Ibrahim : Quand j’étais petit, j’étais toujours en retard. Au bout de trois ou quatre retard, on était pénalisés par le prof. Un jour, mon prof de sport m’a donc dit que si j’arrivais encore une fois en retard, je ferais autant de tours de terrain que de minutes de retard. Quelques jours après, je suis arrivé 17 minutes après le début du cours. Je me suis donc tapé 17 tours de terrain, ce qui m’a réellement dégoûté. C’est à ce moment-là que je me suis dit que je ne jouerais plus jamais au foot. C’est dommage, j’aurais peut-être été un grand joueur (rires).

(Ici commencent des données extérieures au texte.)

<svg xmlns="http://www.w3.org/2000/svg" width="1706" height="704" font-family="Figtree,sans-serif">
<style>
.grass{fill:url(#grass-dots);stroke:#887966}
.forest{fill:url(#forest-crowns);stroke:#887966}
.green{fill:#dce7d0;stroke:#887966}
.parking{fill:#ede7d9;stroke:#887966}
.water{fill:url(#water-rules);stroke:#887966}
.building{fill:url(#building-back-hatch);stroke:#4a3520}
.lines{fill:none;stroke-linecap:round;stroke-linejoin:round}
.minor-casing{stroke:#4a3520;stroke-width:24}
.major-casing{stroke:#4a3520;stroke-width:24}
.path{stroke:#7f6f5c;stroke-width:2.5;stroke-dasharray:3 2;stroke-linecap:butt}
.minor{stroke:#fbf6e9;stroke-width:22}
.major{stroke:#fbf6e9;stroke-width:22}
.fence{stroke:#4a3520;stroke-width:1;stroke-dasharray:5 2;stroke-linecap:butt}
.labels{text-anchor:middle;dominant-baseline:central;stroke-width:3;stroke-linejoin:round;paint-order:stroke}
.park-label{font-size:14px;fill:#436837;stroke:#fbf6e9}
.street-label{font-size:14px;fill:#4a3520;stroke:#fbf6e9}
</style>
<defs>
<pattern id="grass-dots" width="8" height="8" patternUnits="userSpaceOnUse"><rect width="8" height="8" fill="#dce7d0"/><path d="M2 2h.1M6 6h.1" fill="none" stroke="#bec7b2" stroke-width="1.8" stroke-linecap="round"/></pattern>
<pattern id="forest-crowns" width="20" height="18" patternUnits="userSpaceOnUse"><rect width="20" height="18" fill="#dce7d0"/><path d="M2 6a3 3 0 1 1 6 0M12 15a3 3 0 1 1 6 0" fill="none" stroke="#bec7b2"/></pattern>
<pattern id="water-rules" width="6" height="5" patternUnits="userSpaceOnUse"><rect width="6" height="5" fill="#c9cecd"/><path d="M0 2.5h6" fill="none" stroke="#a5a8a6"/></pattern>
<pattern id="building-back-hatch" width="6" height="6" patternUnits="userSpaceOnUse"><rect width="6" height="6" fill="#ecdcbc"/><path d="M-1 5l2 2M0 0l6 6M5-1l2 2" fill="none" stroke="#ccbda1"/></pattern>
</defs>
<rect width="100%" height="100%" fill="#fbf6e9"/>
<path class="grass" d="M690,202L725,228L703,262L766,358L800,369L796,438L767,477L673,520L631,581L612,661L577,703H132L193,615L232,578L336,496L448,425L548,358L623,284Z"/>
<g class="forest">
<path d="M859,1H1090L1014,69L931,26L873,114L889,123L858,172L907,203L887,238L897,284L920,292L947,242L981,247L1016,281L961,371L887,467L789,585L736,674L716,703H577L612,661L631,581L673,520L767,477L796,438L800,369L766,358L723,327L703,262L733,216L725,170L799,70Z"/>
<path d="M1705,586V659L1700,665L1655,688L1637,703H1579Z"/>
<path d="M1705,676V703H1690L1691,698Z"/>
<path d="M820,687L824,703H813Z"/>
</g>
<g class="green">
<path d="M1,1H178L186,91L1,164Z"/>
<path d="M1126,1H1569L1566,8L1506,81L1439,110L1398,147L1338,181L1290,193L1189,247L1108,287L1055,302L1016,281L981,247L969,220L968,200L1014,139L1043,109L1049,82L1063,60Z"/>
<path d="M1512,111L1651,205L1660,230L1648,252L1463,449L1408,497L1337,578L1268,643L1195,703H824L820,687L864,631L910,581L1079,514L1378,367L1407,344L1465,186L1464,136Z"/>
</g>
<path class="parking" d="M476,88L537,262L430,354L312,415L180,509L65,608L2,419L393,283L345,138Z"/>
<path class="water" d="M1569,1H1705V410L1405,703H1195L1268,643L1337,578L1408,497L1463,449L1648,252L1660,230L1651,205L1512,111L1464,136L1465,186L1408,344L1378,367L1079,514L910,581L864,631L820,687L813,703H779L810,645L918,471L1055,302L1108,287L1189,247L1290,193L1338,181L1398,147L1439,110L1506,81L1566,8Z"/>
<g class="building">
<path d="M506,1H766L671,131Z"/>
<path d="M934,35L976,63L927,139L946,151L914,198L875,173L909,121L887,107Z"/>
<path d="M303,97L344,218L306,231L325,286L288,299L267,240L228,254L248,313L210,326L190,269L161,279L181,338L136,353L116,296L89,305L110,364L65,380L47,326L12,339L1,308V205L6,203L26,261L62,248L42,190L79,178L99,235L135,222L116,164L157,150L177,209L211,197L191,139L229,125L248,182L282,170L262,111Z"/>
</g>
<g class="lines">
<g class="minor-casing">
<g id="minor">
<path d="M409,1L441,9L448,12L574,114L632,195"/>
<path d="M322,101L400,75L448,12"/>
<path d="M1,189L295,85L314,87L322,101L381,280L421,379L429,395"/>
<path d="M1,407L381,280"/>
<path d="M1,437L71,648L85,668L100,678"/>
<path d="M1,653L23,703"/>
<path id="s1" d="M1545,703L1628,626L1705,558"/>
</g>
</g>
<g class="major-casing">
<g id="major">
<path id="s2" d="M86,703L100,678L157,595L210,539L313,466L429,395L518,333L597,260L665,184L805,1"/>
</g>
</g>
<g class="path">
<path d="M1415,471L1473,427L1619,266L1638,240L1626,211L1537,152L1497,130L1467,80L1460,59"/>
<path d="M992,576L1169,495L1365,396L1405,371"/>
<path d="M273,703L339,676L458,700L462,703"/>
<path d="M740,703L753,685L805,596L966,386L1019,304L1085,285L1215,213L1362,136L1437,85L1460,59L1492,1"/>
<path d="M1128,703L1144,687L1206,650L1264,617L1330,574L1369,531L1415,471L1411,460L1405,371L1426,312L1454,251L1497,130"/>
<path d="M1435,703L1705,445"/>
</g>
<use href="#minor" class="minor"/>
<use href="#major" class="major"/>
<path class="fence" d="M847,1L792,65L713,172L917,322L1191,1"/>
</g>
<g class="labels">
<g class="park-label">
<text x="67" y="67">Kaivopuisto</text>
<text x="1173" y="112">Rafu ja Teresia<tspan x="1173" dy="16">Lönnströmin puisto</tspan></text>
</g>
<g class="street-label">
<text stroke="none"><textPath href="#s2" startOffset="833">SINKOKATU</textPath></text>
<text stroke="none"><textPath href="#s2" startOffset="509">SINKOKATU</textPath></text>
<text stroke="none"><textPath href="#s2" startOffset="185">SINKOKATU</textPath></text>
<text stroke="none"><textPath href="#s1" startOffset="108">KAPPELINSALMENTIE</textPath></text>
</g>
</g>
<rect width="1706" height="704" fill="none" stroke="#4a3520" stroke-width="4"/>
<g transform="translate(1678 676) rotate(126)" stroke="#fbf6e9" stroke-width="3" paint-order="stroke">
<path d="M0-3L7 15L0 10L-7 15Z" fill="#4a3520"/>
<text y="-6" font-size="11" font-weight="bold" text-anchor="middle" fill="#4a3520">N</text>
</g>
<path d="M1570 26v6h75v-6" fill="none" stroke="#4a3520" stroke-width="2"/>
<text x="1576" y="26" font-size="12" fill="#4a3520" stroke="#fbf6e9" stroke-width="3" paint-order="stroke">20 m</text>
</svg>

Le rap et le jazz semblent ne pas du tout entretenir le même genre de rapport au foot. Comment l’expliquez-vous ?
Oxmo : C’est vrai que je suis un cas un peu particulier parce que, contrairement à de nombreux rappeurs, je ne suis pas dans le foot. Je n’ai même jamais côtoyé de footballeurs dans mon entourage. Disons que les footballeurs sont des gens de la nuit et que moi, la nuit, je dors. Ibrahim : Les liens entre le jazz et le foot sont vraiment très limités. À l’inverse, on entretient plus de liens avec le cinéma. C’est un peu bizarre comme situation quand on sait que le jazz est lui aussi issu de la rue. Pourtant, à ma connaissance, peu de footballeurs revendiquent un goût pour le jazz et inversement. Je dirais même que les jazzmens n’ont aucun « rappeurs » avec le foot (rires).
Oxmo : Le rap, c’est le sport de la musique. Sa liaison avec le foot est, je pense, avant tout sociale. Avant, il y avait la boxe. On en parle moins parce que ça ne génère pas les mêmes dividendes, mais tous les gens de banlieue avaient un proche dans la boxe ou dans le foot. Ce dernier étant le sport populaire par excellence, tout le monde dans les cités y jouaient. Les rappeurs et les footballeurs se sont donc côtoyés très jeunes et ont continué à traîner ensemble une fois célèbre.
Si le football était une analogie d’Alice au pays des merveilles, qui serait le Chapelier fou ?
Oxmo : Balotelli, à coup sûr. Non seulement pour ses résultats, mais aussi pour son histoire et ses frasques. C’est un cactus de Sibérie, ce gars-là. Si on connaît son histoire, ses mésaventures en Italie, on sait très bien que c’est une ironie du sort, un gars unique.